## EXCERPTED PASSAGE
=-=-=
The 2010 Silverstone GP2 Series round was a GP2 Series motor race held on July 10 and 11, 2010 at Silverstone Circuit in Silverstone, Britain. It was the fifth round of the 2010 GP2 Series. The race was used to support the 2010 British Grand Prix.

Report

Qualifying 
Jules Bianchi claimed pole for the Feature Race.

Feature Race
Pastor Maldonado extended his series lead with victory in the Silverstone Feature Race. The Rapax driver jumped polesitter Jules Bianchi (ART) at the start and never looked threatened from there on, gradually extending his advantage to win by 10.1 seconds. Bianchi was second ahead of Racing Engineering's Dani Clos, who came home a further 9.4s down the road. It was a largely processional affair through most of the field, with Bianchi's ART team-mate Sam Bird having an equally straightforward run to fourth, although Sergio Pérez and Christian Vietoris did their best to inject some interest with their scrap for fifth over the second half of the race. Addax driver Pérez finally found a way past the German Racing Engineering man with two laps to go, although sixth was still a good reward for Vietoris after starting from 12th on the grid. iSport's Davide Valsecchi and Oliver Turvey were able to mop up the remaining points when Addax's Giedo van der Garde made a mistake on the final lap while running fifth, allowing Valescchi to pass him immediately and Turvey to follow a couple of corners later to claim pole for the sprint race. Only two cars failed to make the finish, with Rapax's Luiz Razia pulling off the track midway through the race, and DAMS' Ho-Pin Tung retiring after several visits to the pits. Tung had started the race in a brand-new, unliveried chassis that was rushed through scrutineering this morning after destroying his race car in a trip over the kerbs during Friday practice.
=-=-=
## DATA EXCERPT
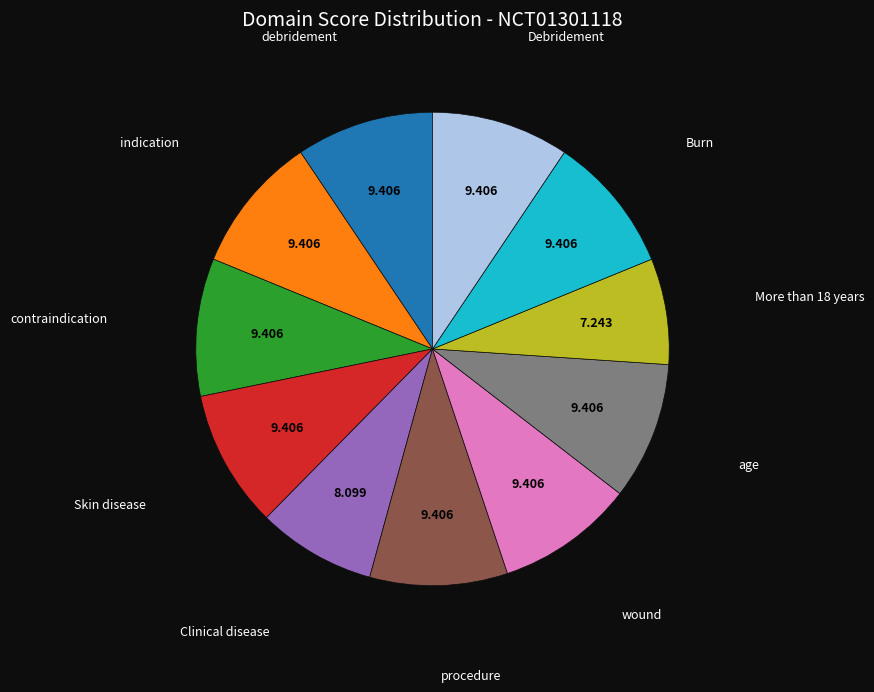

Does any single category account for the majority?

No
=-=-=
## REQUIRED ACTIONS
1 – Which teams are named in the article on the 2010 Silverstone GP2 Series round? List each team once.
2 – Reproduce the portion of the article on the 2010 Silverstone GP2 Series round that begins at "The 2010 Silverstone" and ends at "British Grand Prix.".
3 – Carry on writing the article on the 2010 Silverstone GP2 Series round from its final sentence.

## EXERCISE RESULTS
1 – Rapax, ART, Racing Engineering, Addax, iSport, DAMS

2 –
The 2010 Silverstone GP2 Series round was a GP2 Series motor race held on July 10 and 11, 2010 at Silverstone Circuit in Silverstone, Britain. It was the fifth round of the 2010 GP2 Series. The race was used to support the 2010 British Grand Prix.

3 –
Sprint Race
Sergio Pérez got his season back on track with a crushing win for Addax in the GP2 Series sprint race at Silverstone. The Mexican passed Davide Valsecchi and his iSport team-mate Oliver Turvey in the opening phase of the race and immediately left the rest of the field behind, routinely posting laps more than a second quicker than his rivals to finally cross the line with a margin of 15.7 seconds. Polesitter Turvey managed to hold on for second, earning himself his first GP2 main series podium. He had become the local crowd's only realistic hope of a home podium after ART's Sam Bird was prevented from taking the start by an engine failure on an installation lap. Turvey's result did not come easily. He saw off Valsecchi without difficulty, but soon found himself under pressure from Racing Engineering's Dani Clos, who had made good progress from sixth on the grid. The Spaniard launched several attacks but never managed to find a way through, and after seeing off a late challenge from Pastor Maldonado (Rapax), settled for third. Valsecchi, meanwhile, seemed to be struggling for pace and steadily dropped down the order, losing fifth to ART's Jules Bianchi at Abbey with a couple of laps remaining. He hung on to claim the final point for sixth.

Classification

Qualifying 

 Christian Vietoris, Alberto Valerio and Johnny Cecotto Jr. were penalized ten positions on the starting grid for causing collisions in the previous round's sprint.

Feature Race

Sprint Race

Standings after the round 

Drivers' Championship standings

Teams' Championship standings

 Note: Only the top five positions are included for both sets of standings.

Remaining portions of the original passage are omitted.